*** TEXT SEGMENT ***
In the 2000s, Tony Blair’s New Labour government in Britain adopted a system for performance management of public services, including policing. Having inserted a new set of government-wide performance targets onto the spending control system in 1998, it added a key central monitoring unit working directly to the Prime Minister in 2001.


Governance by targets rests on the assumption that targets change the behaviour of individuals and organizations, but that ‘gaming’ can be kept to some acceptably low level. ‘Gaming’ is here defined as reactive subversion such as ‘hitting the target and missing the point’ or reducing performance where targets do not apply.


Gaming and its effects on Crime Statistics


It is a matter of some concern that the regulatory bodies appointed with the responsibility of ensuring the integrity of crime statistics, have observed that recorded crime rates and detections are particularly susceptible to ‘gaming’ and yet no individual or force has been brought to account for the activity. The dysfunctional effects of Performance Management on the police were highlighted and various types of ‘gaming’ were reported at length in Her Majesty’s Inspector of Constabulary (HMIC) thematic report on Police Integrity as early as 1999.


To quote from early passages of that report:


“The increasingly aggressive and demonstrable performance culture has emerged as a major factor affecting integrity, not least because for some years there has been an apparent tendency for some forces to ‘trawl the margins’ for detections and generally use every means to portray their performance in a good light. The replies from chief constables highlighted the performance culture as a cause for lapses in integrity. A CID trainer offered the view, ‘The performance culture forces you to operate at the edge of the ethical envelope.’


As well as crime recording, Her Majesty’s Inspector found such practices in random breath testing and stop and search activities. There was also evidence of soft-targeting to drive up the figures, for example, night-time reporting of illegally parked vehicles on deprived and disadvantaged estates where complaints from the public were much less likely. In some areas, there appears to be a particularly unhealthy performance culture around probationer training, where it is widely believed that, unless monthly performance targets are met, probationers will not ‘gain their spurs’; in one force, divisions identified their under performer of the month, thereby relying on a shame culture to bolster performance.


‘The performance culture forces you to operate at the edge of the ethical envelope.’
*** End of TEXT SEGMENT ***
* TASK A: Print the passage on police performance targets word for word, from "As well as crime" up to and including "to bolster performance.".
* TASK B: Using the passage on police performance targets, decide whether each statement agrees with it: (i) the central monitoring unit working directly to the Prime Minister was added in 2001; (ii) individuals or forces have been brought to account for gaming crime statistics; (iii) the Inspector found such practices in random breath testing. Answer yes or no for each and quote the words that settle it.
You won't need the lines to complete anything here.
*** PROVIDED RECORDS ***
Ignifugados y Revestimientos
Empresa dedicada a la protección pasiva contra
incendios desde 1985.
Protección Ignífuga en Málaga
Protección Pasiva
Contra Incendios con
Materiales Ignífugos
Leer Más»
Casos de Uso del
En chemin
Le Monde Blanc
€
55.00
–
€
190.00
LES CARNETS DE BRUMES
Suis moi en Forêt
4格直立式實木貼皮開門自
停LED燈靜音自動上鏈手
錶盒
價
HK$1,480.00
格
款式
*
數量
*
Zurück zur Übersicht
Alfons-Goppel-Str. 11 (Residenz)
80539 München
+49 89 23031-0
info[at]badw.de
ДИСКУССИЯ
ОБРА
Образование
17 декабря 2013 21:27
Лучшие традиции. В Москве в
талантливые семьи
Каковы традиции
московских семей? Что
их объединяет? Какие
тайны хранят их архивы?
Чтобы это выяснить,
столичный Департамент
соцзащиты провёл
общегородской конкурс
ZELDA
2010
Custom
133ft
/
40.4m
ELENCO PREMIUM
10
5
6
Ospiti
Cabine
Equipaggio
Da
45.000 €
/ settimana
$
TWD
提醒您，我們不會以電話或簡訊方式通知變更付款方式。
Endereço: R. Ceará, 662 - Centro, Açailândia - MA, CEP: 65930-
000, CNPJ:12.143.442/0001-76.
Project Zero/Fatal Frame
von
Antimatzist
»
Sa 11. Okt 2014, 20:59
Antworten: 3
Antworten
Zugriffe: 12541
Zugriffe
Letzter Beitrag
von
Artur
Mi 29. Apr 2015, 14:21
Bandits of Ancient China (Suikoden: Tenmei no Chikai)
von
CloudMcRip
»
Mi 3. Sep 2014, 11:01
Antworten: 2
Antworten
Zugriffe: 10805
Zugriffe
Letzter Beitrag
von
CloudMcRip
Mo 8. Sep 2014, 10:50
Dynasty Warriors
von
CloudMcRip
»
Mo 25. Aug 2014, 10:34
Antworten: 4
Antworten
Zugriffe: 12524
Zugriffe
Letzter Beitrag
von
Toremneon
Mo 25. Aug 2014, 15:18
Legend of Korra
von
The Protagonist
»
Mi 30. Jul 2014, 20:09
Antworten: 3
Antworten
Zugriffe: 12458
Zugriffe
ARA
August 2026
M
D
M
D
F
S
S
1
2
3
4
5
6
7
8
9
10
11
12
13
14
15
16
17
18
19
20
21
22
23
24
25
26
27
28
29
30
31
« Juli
*** End of PROVIDED RECORDS ***
* EXERCISE OUTPUT A:
As well as crime recording, Her Majesty’s Inspector found such practices in random breath testing and stop and search activities. There was also evidence of soft-targeting to drive up the figures, for example, night-time reporting of illegally parked vehicles on deprived and disadvantaged estates where complaints from the public were much less likely. In some areas, there appears to be a particularly unhealthy performance culture around probationer training, where it is widely believed that, unless monthly performance targets are met, probationers will not ‘gain their spurs’; in one force, divisions identified their under performer of the month, thereby relying on a shame culture to bolster performance.

* EXERCISE OUTPUT B:
(i) Yes: "it added a key central monitoring unit working directly to the Prime Minister in 2001."
(ii) No: "no individual or force has been brought to account for the activity."
(iii) Yes: "Her Majesty’s Inspector found such practices in random breath testing and stop and search activities."